Some weeks ago, motorcycle vlogger, Zach Lucero of Makina, shared a video about “Tae Content,” and how it can be dangerous to the motorcycle community in general. You can check out the video HERE.
In summary, Zach explains tae content (shit content) as videos that don’t contribute or impart any useful messages or ideals to the riding community, or worse even cause divisiveness and make riders choose sides. Some of the best examples of such are videos that show riders riding recklessly on the highway, often breaking the speed limit. What’s worse is, this is the topic of ALL their videos.
These videos are problematic because they encourage riders to do the same — ride recklessly and break the speed limit — and in some cases even inspiring followers to post similar videos of their own. This only encourages kamote behavior on the road, and the number of followers aren’t helping. It’s becoming a matter of the blind leading the blind.
Rather than link to these bad examples, we’d like to present a few videos you can actually learn something from and hopefully improve your riding as a result. If you’re going to use up your data or internet plan, it might as well be on something that will make you a safer, more skilled rider.
Bear in mind that while many of these videos feature big bikes, the tips are still applicable to bikes like underbones and scooters as the core principles are still the same regardless of the kind of bike.
Canyon Chasers is a very handy Youtube channel and website that teaches useful techniques and tips for riding. Despite what the name suggests, the site actually puts riding safety in top priority. The team behind it isn’t a bunch of hacks either. Some are motorcycle safety instructors with Utah Motorcycle Education.
Canyon Chasers’ Youtube channel — particularly their riding techniques playlist — is very handy because it imparts useful knowledge on how to handle a motorcycle. Best of all, these aren’t beginner techniques you’ve heard before. Many are more advanced techniques (like trail braking or finding the late apex) designed to give seasoned riders some new insights into how to improve their riding. These tips aren’t to help you ride faster, but actually to improve your reactions, reflexes and smoothen your riding. The increase in speed is simply a byproduct.
A Twist of the Wrist
You’ve probably heard about this book / instructional video series several times before. A Twist of the Wrist is a series of instructional videos made by Keith Code, a former professional motorcycle racer who started doing one-on-one coaching sessions with amateur racers in 1976 and some of them quickly became national champions.
These lessons soon evolved into California Superbike School, Keith Code's official riding school, which used to be held annually at Clark International Speedway. The classes themselves are expensive, but having taken them ourselves, we can tell you that they’re well worth it.
We list Twist of the Wrist (instructional videos and books, “A Twist of the Wrist” [Volumes I and II] and “The Soft Science of Road Racing Motorcycles”) here because these videos are still the basis of many of the lessons and levels of California Superbike School. Many of the concepts taught in these videos are the same ones taught at the school.

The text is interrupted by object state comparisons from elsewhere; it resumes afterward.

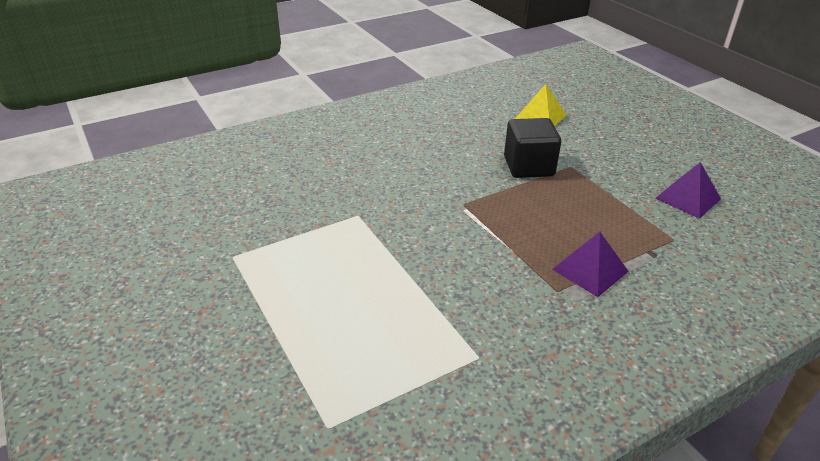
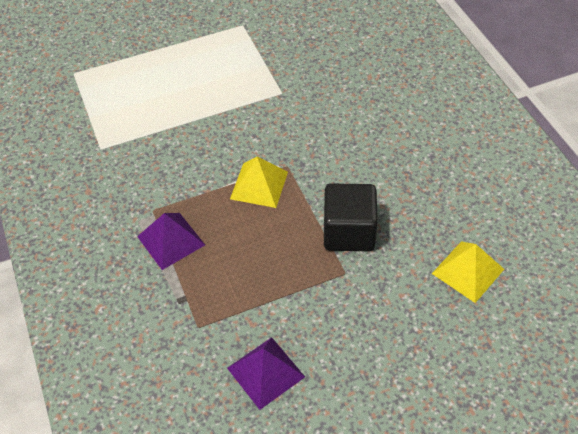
camera: 100 degrees right, 15 degrees up
none -> yellow pyramid [230,157,288,208]

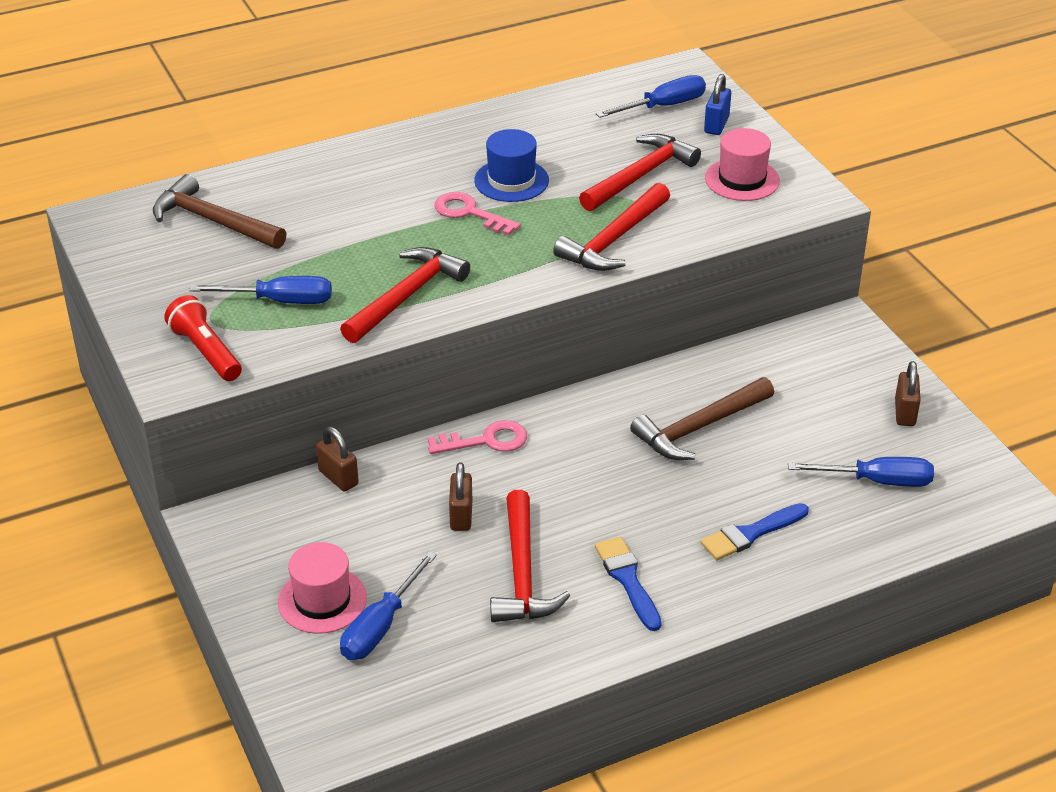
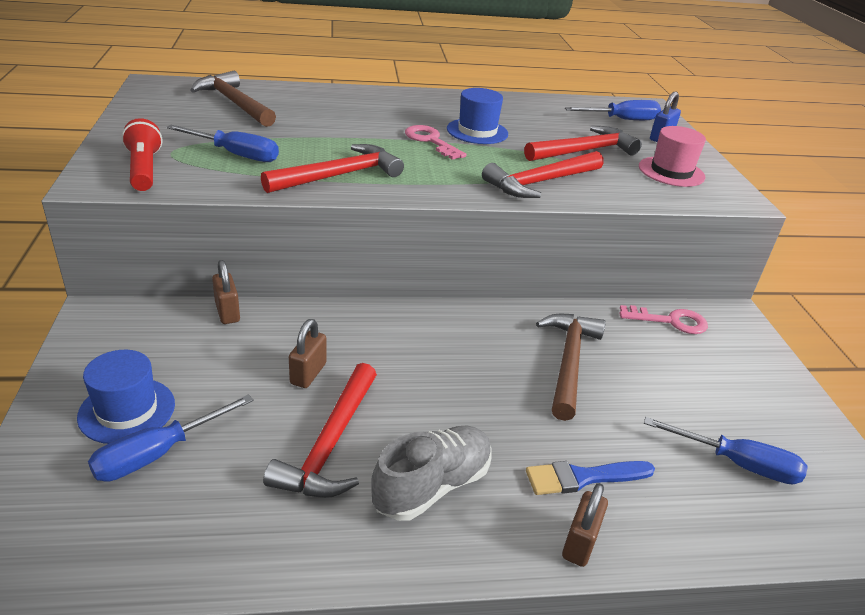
camera: 15 degrees right, 5 degrees down
pink hat [278,542,367,634] -> blue hat [77,350,175,444]
pink key [428,420,527,454] -> pink key moved to [619,305,708,334]
blue brush [595,537,662,631] -> grey shoe [371,426,491,521]
brown hammer [630,377,774,460] -> brown hammer turned 120 degrees clockwise [536,314,606,421]
brown padlock [895,361,921,426] -> brown padlock moved to [562,483,608,567]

Of course, they’re easier to learn when you have an instructor physically showing you the right body position and where exactly to cut the apex on a track. Still, the videos serve as a great foundation and can help you figure out what skills you need to start practicing on.
You may think this is just for racing and useless for street riding, but in reality, many of the lessons focus on driving the bike more smoothly, turning more efficiently, braking later, and even avoiding obstacles sooner. They’re valuable skills to have especially when it comes to our unpredictable roads. They will make you a better defensive rider.

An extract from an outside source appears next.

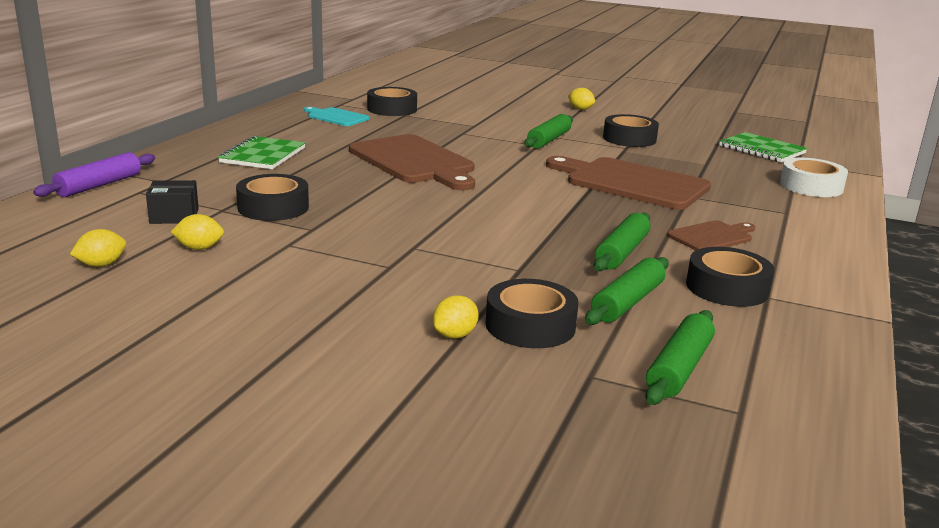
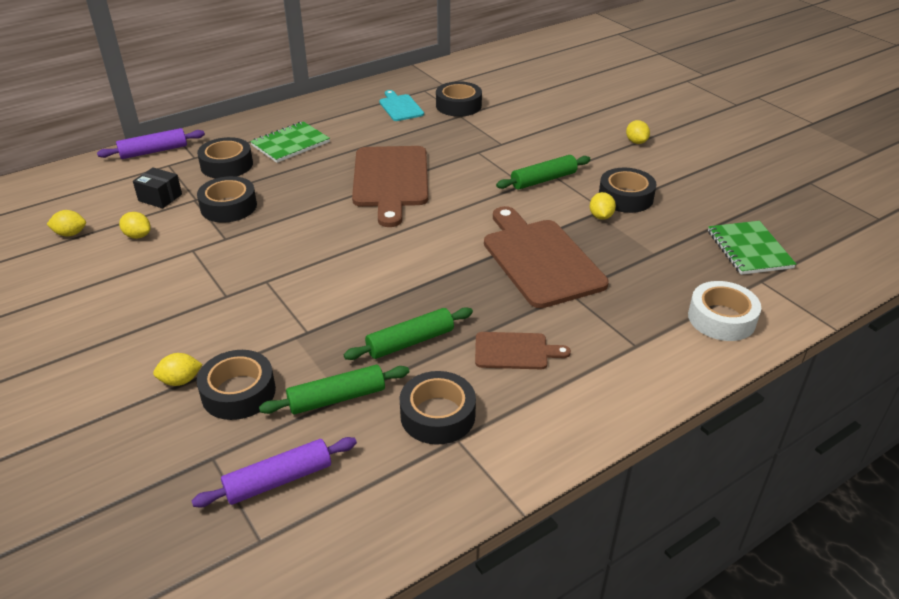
camera: 35 degrees right, 15 degrees up
green rolling pin [645,310,715,405] -> purple rolling pin [191,437,357,507]
none -> black tape [197,137,253,178]
none -> yellow lemon [590,192,616,220]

We recommend you acquire copies of these books and videos the legal way. Give them a quick search on the internet or you can visit their site HERE.
The videos of Sylvain Guintoli provide some unique insight into the world of WSBK and MotoGP. After all, he was the 2014 FIM Superbike World Champion and is currently Suzuki Ecstar MotoGP’s test rider. Guintoli can speak French, Italian, and English, and conveniently, his videos are also uploaded in three languages (just pick GB).
We recommend watching Guintoli’s videos because he frequently explains some tricks and techniques of motorcycle racers and explains why they’re done. Best of all, he also explains whether it’s useful for street riding or not. Granted, his accent can be a bit hard to understand at times, but his videos are worth watching because he tells you frankly why the leg dangle and other racing tricks won't help you on the street.
The MDPPA is the Motorcycle Development Program Participants Association. It’s made up of Honda, Yamaha, Suzuki, and Kawasaki Philippines. The Japanese big four frequently work together to promote road safety and good riding habits.
More recently, they’ve begun holding MDPPA talks on their Facebook page. These regular episodes discuss pressing road safety issues in the Philippines and are very handy if you want to learn a few things or hear about the developments in the industry.
We recommend following their page because they frequently offer free rider training and seminars you’ll want to take advantage of.